I bought this book a while ago, before I knew there was even a film coming out, but I think subconsciously I had put off reading it for fear it would be too depressing. I was wrong. Whilst this book is sad in parts, it’s also full of hope and humour. I’m going to have a hard time writing an objective review given how much I fell in love this this masterpiece.
The story is told through the eyes of 17-year-old Hazel Grace. Hazel has stage 4 thyroid cancer in her lungs – she’s considered a terminal case and, as a result, was withdrawn from school years before. She lives a relatively solitary life – she struggles to connect with other teenagers due to her illness and considers her parents and the writer of her favourite book as her best friends. She knows her time is running out and so it is understandable that her outlook is a little bleak – she explains it by saying ‘depression is a side effect of dying’ but her parents are concerned about her mental well-being and so they decide she should attend a cancer support group.
Hazel isn’t keen on the idea – “The Support Group, of course, was depressing as hell” but she makes the most of it, befriending a fellow cancer sufferer called Isaac. Isaac is shortly due to undergo an operation which will render him blind, and so one day he brings his friend Augustus Waters along to the group for moral support. Gus fits in at the group; has an understanding of their situation having lost a leg to osteosarcoma, but he has been in remission for years.

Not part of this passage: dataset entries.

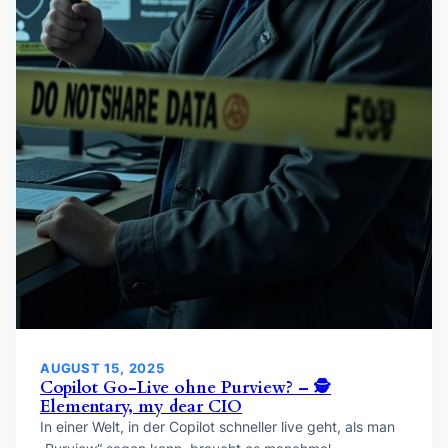
AUGUST 15, 2025
Copilot Go-Live ohne Purview? – 🕵️
Elementary, my dear CIO
In einer Welt, in der Copilot schneller live geht, als man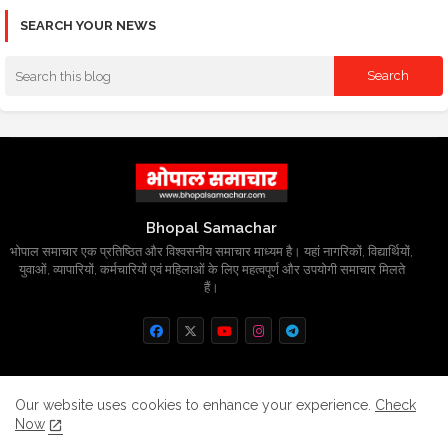
SEARCH YOUR NEWS
Bhopal Samachar
भोपाल समाचार एक प्रतिष्ठित और विश्वसनीय समाचार माध्यम है। यहां नागरिकों, विद्यार्थियों,
युवाओं, व्यापारियों, कर्मचारियों एवं महिलाओं के लिए महत्वपूर्ण और उपयोगी समाचार मिलते
हैं।
Home
About
Contact us
Privacy Policy
Our website uses cookies to enhance your experience.
Check
Now
Grievance
Disclaimer
sitemap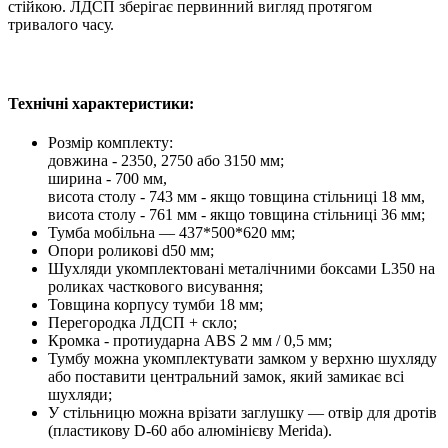
стійкою. ЛДСП зберігає первинний вигляд протягом
тривалого часу.
Технічні характеристики:
Розмір комплекту:
довжина - 2350, 2750 або 3150 мм;
ширина - 700 мм,
висота столу - 743 мм - якщо товщина стільниці 18 мм,
висота столу - 761 мм - якщо товщина стільниці 36 мм;
Тумба мобільна — 437*500*620 мм;
Опори роликові d50 мм;
Шухляди укомплектовані металічними боксами L350 на
роликах часткового висування;
Товщина корпусу тумби 18 мм;
Перегородка ЛДСП + скло;
Кромка - протиударна ABS 2 мм / 0,5 мм;
Тумбу можна укомплектувати замком у верхню шухляду
або поставити центральний замок, який замикає всі
шухляди;
У стільницю можна врізати заглушку — отвір для дротів
(пластикову D-60 або алюмінієву Merida).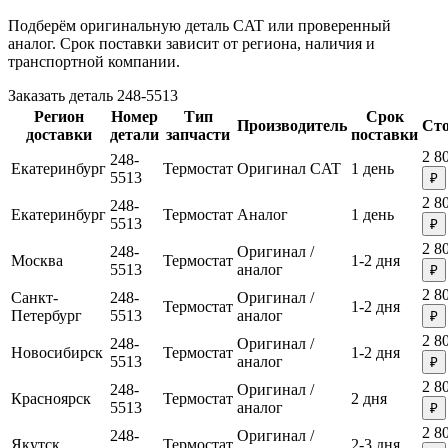
Подберём оригинальную деталь CAT или проверенный
аналог. Срок поставки зависит от региона, наличия и
транспортной компании.
Заказать деталь 248-5513
Регион
Номер
Тип
Срок
Производитель
Ст
доставки
детали
запчасти
поставки
2 8
248-
Екатеринбург
Термостат
Оригинал CAT
1 день
5513
₽
2 8
248-
Екатеринбург
Термостат
Аналог
1 день
5513
₽
2 8
248-
Оригинал /
Москва
Термостат
1-2 дня
5513
аналог
₽
2 8
Санкт-
248-
Оригинал /
Термостат
1-2 дня
Петербург
5513
аналог
₽
2 8
248-
Оригинал /
Новосибирск
Термостат
1-2 дня
5513
аналог
₽
2 8
248-
Оригинал /
Красноярск
Термостат
2 дня
5513
аналог
₽
2 8
248-
Оригинал /
Якутск
Термостат
2-3 дня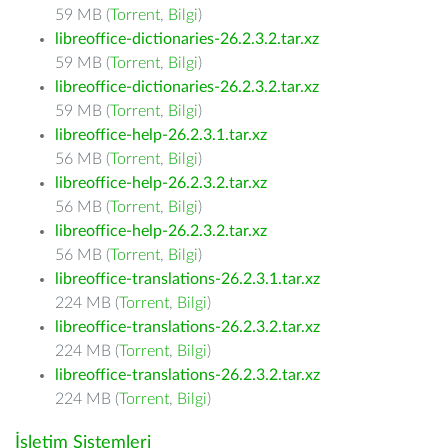
59 MB (
Torrent
,
Bilgi
)
libreoffice-dictionaries-26.2.3.2.tar.xz
59 MB (
Torrent
,
Bilgi
)
libreoffice-dictionaries-26.2.3.2.tar.xz
59 MB (
Torrent
,
Bilgi
)
libreoffice-help-26.2.3.1.tar.xz
56 MB (
Torrent
,
Bilgi
)
libreoffice-help-26.2.3.2.tar.xz
56 MB (
Torrent
,
Bilgi
)
libreoffice-help-26.2.3.2.tar.xz
56 MB (
Torrent
,
Bilgi
)
libreoffice-translations-26.2.3.1.tar.xz
224 MB (
Torrent
,
Bilgi
)
libreoffice-translations-26.2.3.2.tar.xz
224 MB (
Torrent
,
Bilgi
)
libreoffice-translations-26.2.3.2.tar.xz
224 MB (
Torrent
,
Bilgi
)
İşletim Sistemleri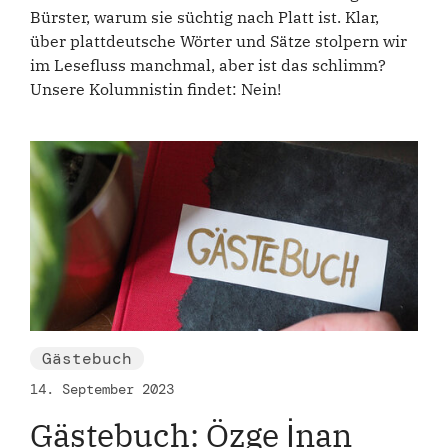
Bürster, warum sie süchtig nach Platt ist. Klar,
über plattdeutsche Wörter und Sätze stolpern wir
im Lesefluss manchmal, aber ist das schlimm?
Unsere Kolumnistin findet: Nein!
Gästebuch
14. September 2023
Gästebuch: Özge İnan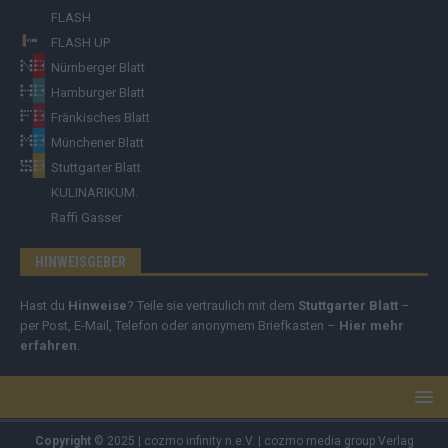
FLASH
FLASH UP
Nürnberger Blatt
Hamburger Blatt
Fränkisches Blatt
Münchener Blatt
Stuttgarter Blatt
KULINARIKUM.
Raffi Gasser
HINWEISGEBER
Hast du
Hinweise
? Teile sie vertraulich mit dem
Stuttgarter Blatt
–
per Post, E-Mail, Telefon oder anonymem Briefkasten –
Hier mehr
erfahren
.
Copyright
© 2025 | cozmo infinity n.e.V. | cozmo media group Verlag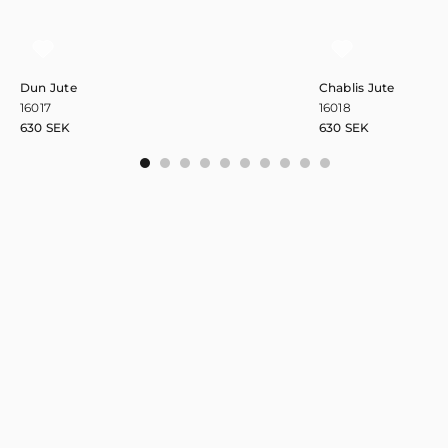
Dun Jute
Chablis Jute
16017
16018
630
SEK
630
SEK
0
1
2
3
4
5
6
7
8
9
Håll dig uppdaterad!
Prenumera på nyhetsbrevet och var först med att få information
om nya kollektioner och artiklar.
Newsletter
Signup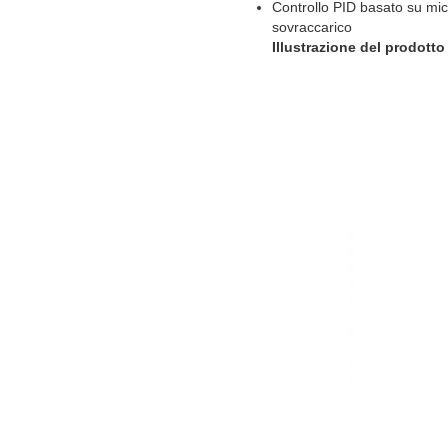
Controllo PID basato su mi
sovraccarico
Illustrazione del prodotto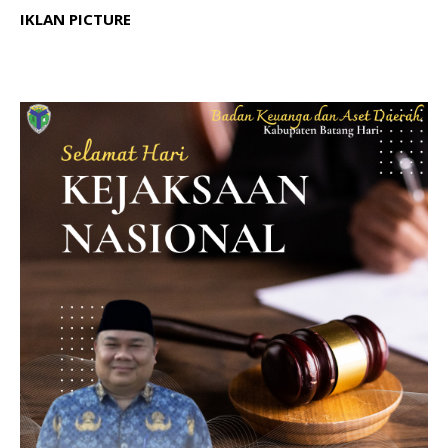
IKLAN PICTURE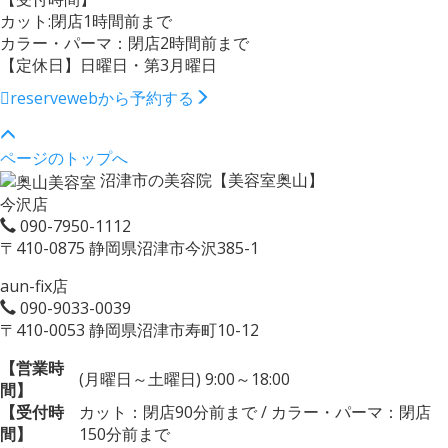
カット:閉店1時間前まで
カラー・パーマ：閉店2時間前まで
【定休日】日曜日・第3月曜日
reserve
webから予約する
ページのトップへ
沼津市の美容院【美容室奥山】
今沢店
090-7950-1112
〒410-0875 静岡県沼津市今沢385-1
aun-fix店
090-9033-0039
〒410-0053 静岡県沼津市寿町10-12
【営業時
(月曜日～土曜日) 9:00～18:00
間】
【受付時
カット：閉店90分前まで / カラー・パーマ：閉店
間】
150分前まで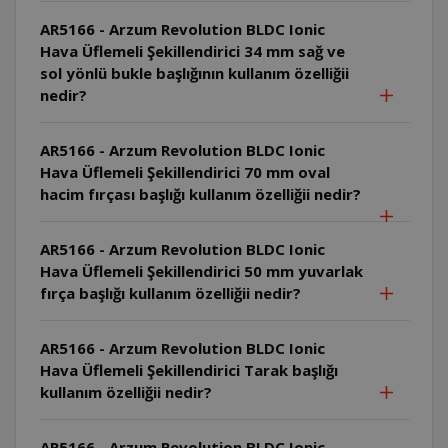
AR5166 - Arzum Revolution BLDC Ionic
Hava Üflemeli Şekillendirici 34 mm sağ ve
sol yönlü bukle başlığının kullanım özelliğii
nedir?
AR5166 - Arzum Revolution BLDC Ionic
Hava Üflemeli Şekillendirici 70 mm oval
hacim fırçası başlığı kullanım özelliğii nedir?
AR5166 - Arzum Revolution BLDC Ionic
Hava Üflemeli Şekillendirici 50 mm yuvarlak
fırça başlığı kullanım özelliğii nedir?
AR5166 - Arzum Revolution BLDC Ionic
Hava Üflemeli Şekillendirici Tarak başlığı
kullanım özelliğii nedir?
AR5166 - Arzum Revolution BLDC Ionic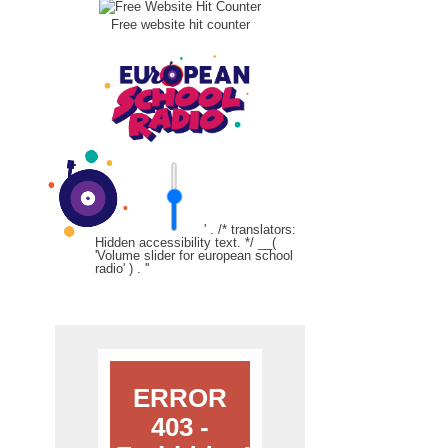
Free website hit counter
' . /* translators:
Hidden accessibility text. */ __(
'Volume slider for european school
radio' ) . '
'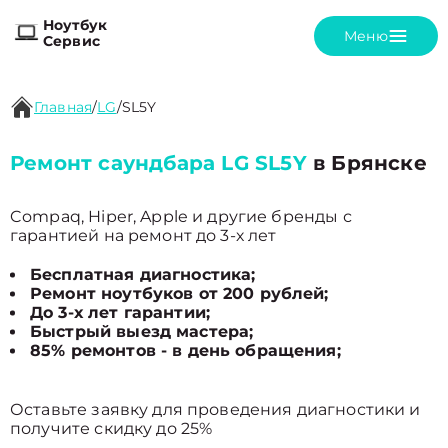
Ноутбук
Меню
Сервис
Главная
/
LG
/
SL5Y
Ремонт саундбара LG SL5Y
в Брянске
Compaq, Hiper, Apple и другие бренды с
гарантией на ремонт до 3-х лет
Бесплатная диагностика;
Ремонт ноутбуков от 200 рублей;
До 3-х лет гарантии;
Быстрый выезд мастера;
85% ремонтов - в день обращения;
Оставьте заявку для проведения диагностики и
получите скидку до 25%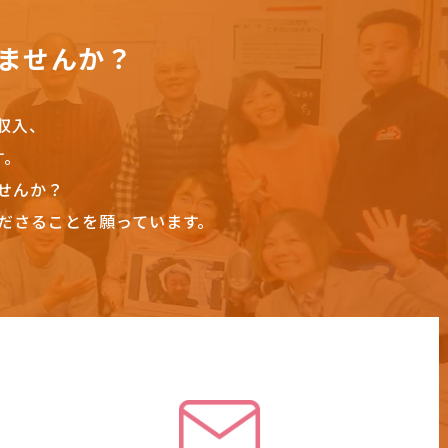
ませんか？
収入、
す。
せんか？
ださることを願っています。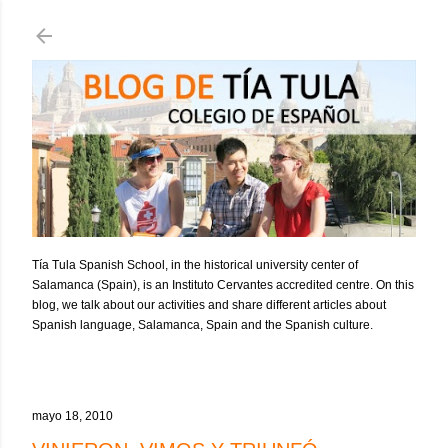
Ir al contenido principal
Tía Tula Spanish School, in the historical university center of
Salamanca (Spain), is an Instituto Cervantes accredited centre. On this
blog, we talk about our activities and share different articles about
Spanish language, Salamanca, Spain and the Spanish culture.
mayo 18, 2010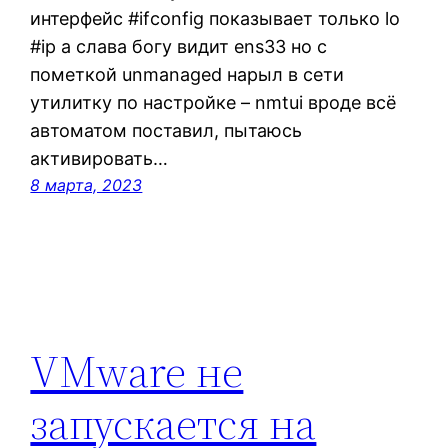
интерфейс #ifconfig показывает только lo
#ip a слава богу видит ens33 но с
пометкой unmanaged нарыл в сети
утилитку по настройке – nmtui вроде всё
автоматом поставил, пытаюсь
активировать…
8 марта, 2023
VMware не
запускается на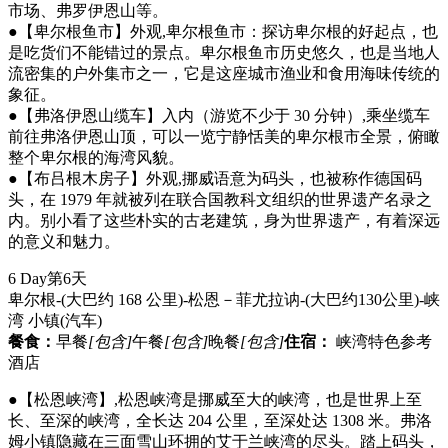
市场、弗罗伊恩山等。
●【卑尔根鱼市】外观,卑尔根鱼市：探访卑尔根的好起点，也
是吃货们不能错过的景点。卑尔根鱼市历史悠久，也是当地人
流密集的户外集市之一，它是这座城市渔业和食用海味传统的
象征。
●【弗洛伊恩山缆车】入内（游览不少于 30 分钟）,乘坐缆车
前往弗洛伊恩山顶，可以一览宁静恬美的卑尔根市全景，俯瞰
整个卑尔根的海湾风貌。
●【布吕根木房子】外观,挪威语意为码头，也被称作德国码
头，在 1979 年就被列在联合国教科文组织的世界遗产名录之
内。别小看了这些朴实的古老建筑，身为世界遗产，有着深远
的意义和魅力。
6 Day
第6天
卑尔根-(大巴约 168 公里)-松恩－菲尤拉讷-(大巴约130公里)-峡
湾 小镇
(汽车)
餐食：
早餐
[包含]
午餐
[包含]
晚餐
[包含]
住宿：
峡湾特色参考
酒店
●【松恩峡湾】,松恩峡湾是挪威至大的峡湾，也是世界上至
长、至深的峡湾，全长达 204 公里，至深处达 1308 米。弗洛
姆小镇隐藏在三面雪山环拥的艾于兰峡湾的尽头。踏上码头，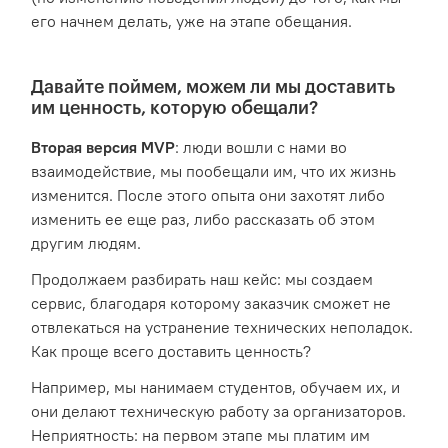
его начнем делать, уже на этапе обещания.
Давайте поймем, можем ли мы доставить
им ценность, которую обещали?
Вторая версия MVP
: люди вошли с нами во
взаимодействие, мы пообещали им, что их жизнь
изменится. После этого опыта они захотят либо
изменить ее еще раз, либо рассказать об этом
другим людям.
Продолжаем разбирать наш кейс: мы создаем
сервис, благодаря которому заказчик сможет не
отвлекаться на устранение технических неполадок.
Как проще всего доставить ценность?
Например, мы нанимаем студентов, обучаем их, и
они делают техническую работу за организаторов.
Неприятность: на первом этапе мы платим им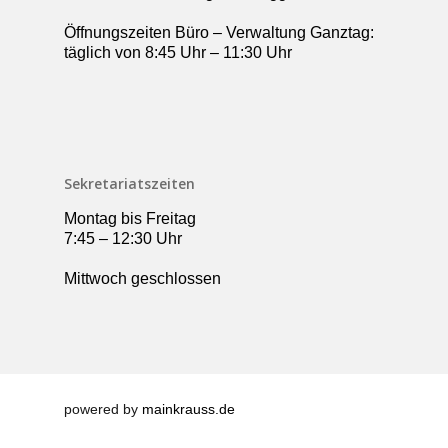
Öffnungszeiten Büro – Verwaltung Ganztag:
täglich von 8:45 Uhr – 11:30 Uhr
Sekretariatszeiten
Montag bis Freitag
7:45 – 12:30 Uhr
Mittwoch geschlossen
powered by
mainkrauss.de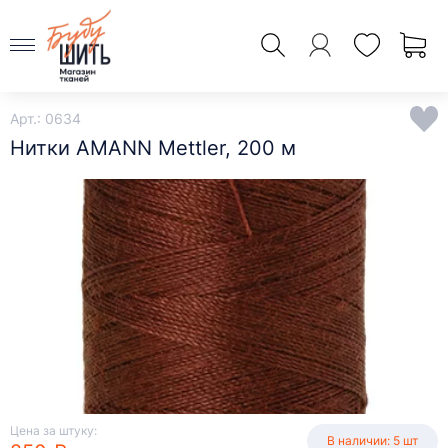
Арт.: 0634
Нитки AMANN Mettler, 200 м
Цена за штуку:
В наличии: 5 шт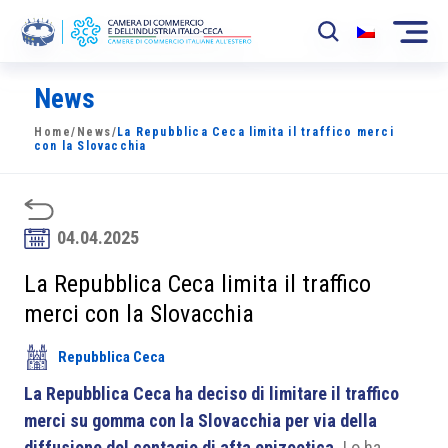
News
La Camera
Home
/
News
/
La Repubblica Ceca limita il traffico merci
News
con la Slovacchia
Eventi
Sviluppo Mercato
04.04.2025
Soci
La Repubblica Ceca limita il traffico
merci con la Slovacchia
Partner
Repubblica Ceca
Progetti
La Repubblica Ceca ha deciso di limitare il traffico
Area riservata
merci su gomma con la Slovacchia per via della
diffusione del contagio di afta epizootica.
Lo ha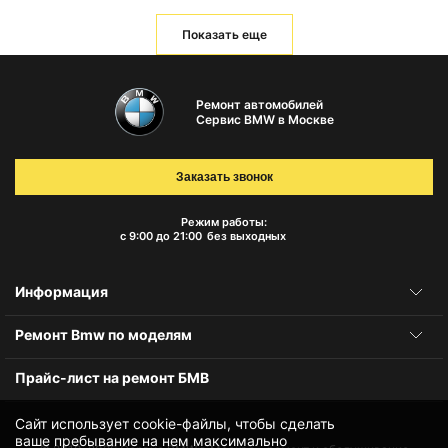
Показать еще
Ремонт автомобилей
Сервис BMW в Москве
Заказать звонок
Режим работы:
с 9:00 до 21:00
без выходных
Информация
Ремонт Bmw по моделям
Прайс-лист на ремонт БМВ
Сайт использует cookie-файлы, чтобы сделать
ваше пребывание на нем максимально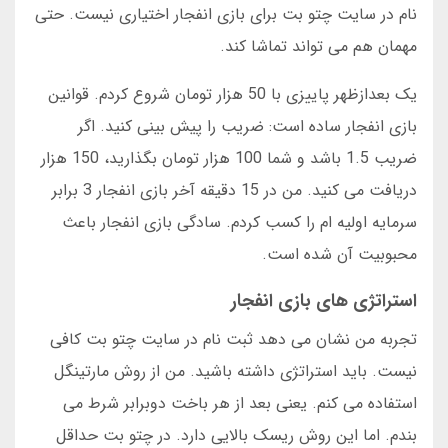
نام در سایت چتو بت برای بازی انفجار اختیاری نیست. حتی
مهمان هم می تواند تماشا کند.
یک بعدازظهر پاییزی با 50 هزار تومان شروع کردم. قوانین
بازی انفجار ساده است: ضریب را پیش بینی کنید. اگر
ضریب 1.5 باشد و شما 100 هزار تومان بگذارید، 150 هزار
دریافت می کنید. من در 15 دقیقه آخر بازی انفجار 3 برابر
سرمایه اولیه ام را کسب کردم. سادگی بازی انفجار باعث
محبوبیت آن شده است.
استراتژی های بازی انفجار
تجربه من نشان می دهد ثبت نام در سایت چتو بت کافی
نیست. باید استراتژی داشته باشید. من از روش مارتینگل
استفاده می کنم. یعنی بعد از هر باخت دوبرابر شرط می
بندم. اما این روش ریسک بالایی دارد. در چتو بت حداقل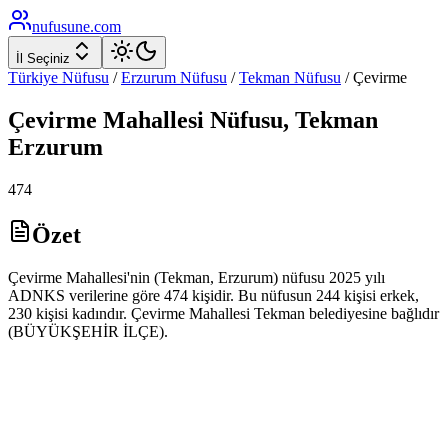
nufusune
.com
İl Seçiniz
Türkiye Nüfusu
/
Erzurum
Nüfusu
/
Tekman
Nüfusu
/
Çevirme
Çevirme
Mahallesi Nüfusu,
Tekman
Erzurum
474
Özet
Çevirme Mahallesi'nin (Tekman, Erzurum) nüfusu 2025 yılı
ADNKS verilerine göre 474 kişidir. Bu nüfusun 244 kişisi erkek,
230 kişisi kadındır. Çevirme Mahallesi Tekman belediyesine bağlıdır
(BÜYÜKŞEHİR İLÇE).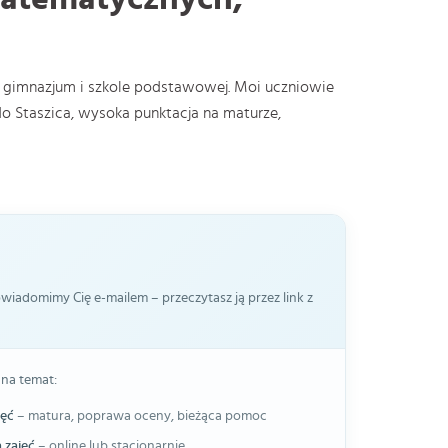
gimnazjum i szkole podstawowej. Moi uczniowie
o Staszica, wysoka punktacja na maturze,
iadomimy Cię e-mailem – przeczytasz ją przez link z
 na temat:
jęć
– matura, poprawa oceny, bieżąca pomoc
 zajęć
– online lub stacjonarnie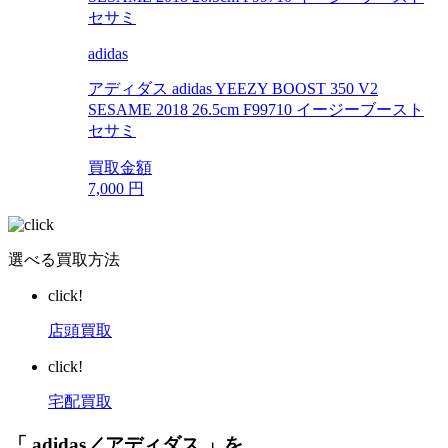
adidas
アディダス adidas YEEZY BOOST 350 V2
SESAME 2018 26.5cm F99710 イージーブースト
セサミ
買取金額
7,000
円
選べる買取方法
click!
店頭買取
click!
宅配買取
「 adidas／アディダス 」を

The attraction between Hazel and Gus is instant. Hazel goes back to his house the evening they meet to watch V for Vendetta after Gus persuades her that she looks exactly like Natalie Portman (what girl wouldn’t be happy with that?) As they gradually get to know each other, Hazel discovers more of a reason to stay alive than ever before. She shares her favourite book with him, and they embark on an adventure overseas to get answers about the story’s abrupt ending. Whilst they don’t get the answers they were looking for, the trip changes their lives in other ways.
This book is awash with symbolism and metaphor throughout, to the point where some may find it pretentious. I didn’t think so – the story is narrated by Hazel, and I think you would get pretty contemplative if you were staring death in the face every day. Hazels narrative is reflective, pholisophical and profound; considering both the bigger picture and the little things in life. It makes you look at things differently. Whilst embarking on a relationship where you know you will end up alone may seem like carrying around a grenade, waiting for the day it explodes, this book shows that that is not the case. The two always know at the back of their minds that their time together is limited, and that just makes it all the more special.
As I neared the end of the book, I found myself trying to stretch out my reading – I knew it was likely at least one of them would die, and I wanted to stay in a world where they were alive a little longer; I wanted to stay in their little infinity. Green’s characters are loveable and lifelike, I found myself missing and mourning them after I’d finished the novel.
This book is witty, wise and poignant and I’d recommend it to anyone. It’s the first John Green I have read, but it won’t be the last.